When we talk about reaching the lost, it has both a physical and a spiritual reality.

In Mexico, people live in very hard to get to places all over the Sierra Madre. In order to physically reach as well as spiritually reach these folks with the Good News of the Word of God, some creativity and incredible commitment is necessary.

That’s why Clif and Kari Huntting have gone to Mexico to serve the missionaries there with an airplane.

In a recent update the missionary pilot tells us, “Most of the missionaries here in Mexico live and work with indigenous people in the rugged Sierra Madre Mountains. One way travel into these remote tribal locations can take 10 to 12 hours of grueling and exhausting driving. That same trip can often be made in one hour using the airplane.”

Clif is a missionary pilot who was trained at NTM Aviation’s training center in McNeal, Arizona.

That’s where pilots like him go only after going through commercial pilot schooling and getting their instrument ratings. Not only that, they have to have 300 hours of being the pilot in command and be an aircraft mechanic with a year’s experience.  They have to keep up with FAA standards and the standards of the country where they fly.

And now even after getting all that training Clif still has to go through special checks on each airstrip he will serve. This is all part of his flight orientation.

Clif says, “This process of flight orientation is to ensure that I thoroughly know the area in which I am flying, as well as understand each airstrip and its unique characteristics, especially the way wind affects each approach. Also with this comes the interesting paperwork process required for each flight, the different laws that govern flight here, as well as learning how to speak Mexican aviation lingo. It is not a process that pilot newly arrived on the field can just jump into.”

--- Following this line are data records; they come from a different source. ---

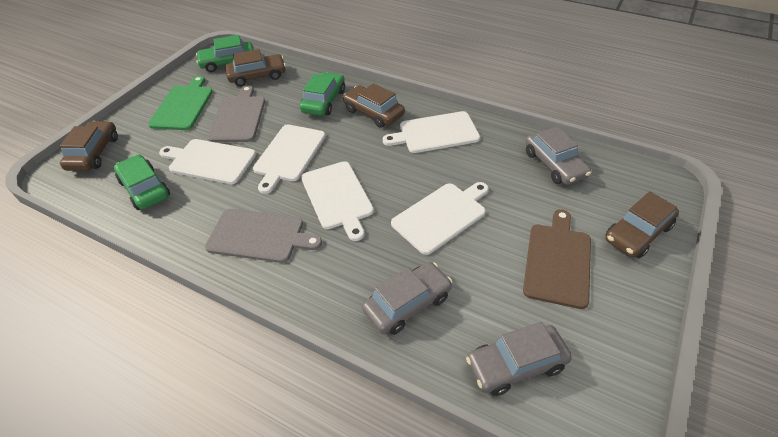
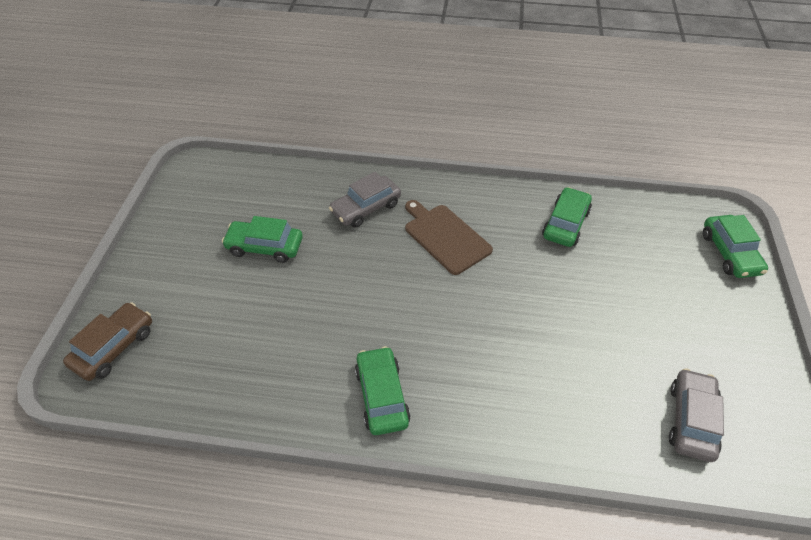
brown car: 4 -> 1
green car: 3 -> 4
green cutting board: 1 -> 0
grey car: 3 -> 2
grey cutting board: 2 -> 0
white cutting board: 5 -> 0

Missionary pilots guide aircraft to a safe arrival at a bush location. They also minister as encouragers to the church-planting teams working in remote areas. Without access to a neighborhood grocery or pharmacy, these teams require equipment, medicine, medical evacuation and mail to be supplied by air.

Let’s pray for Clif and Kari as they go through this orientation process so they can be part of the team physically and spiritually reaching those who have not heard.